• **WORK TO COMPLETE**
[a] In the hunting advice thread, how far does the poster who lives in ND live from the towns where they shoot?
[b] Carry on the hunting advice thread from its final post.

• **TEXT**
______________________________
# Advice and tips for pilgrims hunting in 2010



## Harley059 (Oct 15, 2009)

I'm heading West this summer (2010) for my first PD hunting trip and I'm looking for some advice and tips that might make or break the hunt. Aside from the firearms, ammo, and 4WD what should I be taking along. I have two other hunters going with me and we'll be staying in a motel so we won't need camping equipment. I have a place to hunt but we'll be hunting on our own. I will be taking a GPS. Are snakes a real problem? Do we need snake-proof boots etc.? I'm thinking about taking a canopy to setup for shade (is that a waste of time)? We'll be taking 10 or 12 rifles between us from .22lr to .257 wm so a hardware breakdown shouldn't put us OOB. I know once we get there I'll find that we need something we don't have so I'm looking to the experts for advice.
On a fishing trip to the Minnesota Boundary Waters Canoe Area a few years back the best tip I got was to take plenty of mosquito repellent. That was a trip saver. Looking forward to any help the experts can provide. Thanks in advance.


----------



## People (Jan 17, 2005)

Here is the list of stuff I bring.

Guns
ammo
mags
ear plugs (always in my car)
netting (I drape 1/4" netting over my AR to catch the brass)
shooting rests (if needed)
shooting bench
5 gallon bucket with bench lid
cleaning kit
cleaning rod
water
food
tarp
tarp sticks
rope
sunblock
insect repellent
shovel
wire (the thin iron stuff incase you shoot a fence) I keep it in the stock of my AR all the time.
targets not usually needed but scopes do come loose or fail. I usually just shoot at something to adjust sights if they are off.
folding chair if shooting bench and bucket are not brought. 
sock for barrel

I live in ND and am only 70 min away from the towns I shoot on so it is easy to go for an evening. When I do that I only take guns, ammo, mags (I mainly use a flattop AR-15) water, and something to snack on. I always have a shovel in my car along with sunblock and insect repellent.

The tarp is something that always comes with me if I am going to be out all day or for a weekend. Shade may not be any cooler than without it but the sun is not shining on you.
______________________________
• **RECORD SET**
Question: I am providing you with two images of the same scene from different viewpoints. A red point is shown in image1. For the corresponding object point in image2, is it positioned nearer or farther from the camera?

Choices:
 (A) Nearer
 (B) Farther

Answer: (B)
______________________________
• **THE RESPONSES**
[a] 70 minutes away.

[b]
Snakes are not really a problem. I almost always shoot off the ground without a mat or any kind of protection. Just look where you are walking and NEVER REACH DOWN A HOLE. That is even for brass. You never know a snake maybe just out of sight. I have done it but only after putting the muzzle in the hole and letting three rounds go. Not the smartest thing but it happened.

I normally go at least once every two weeks during the summer so I am sure I am forgetting something.

I have made a sock for my bolt guns from an old towel. it loosely fits around the barrel ahead of the stock and then lays on top of it where the stock is. I wet it down and put it on. Then as it dries I just add more water to it. This acts like a water jacket and keeps the heat down

When Chuck Norris plays Oregon Trail, his family does not die from cholera or dysentery, but rather, roundhouse kicks to the face. He also requires no wagon, since he carries the oxen, axels, and buffalo meat on his back. He always makes it to Oregon before you.


----------



## Harley059 (Oct 15, 2009)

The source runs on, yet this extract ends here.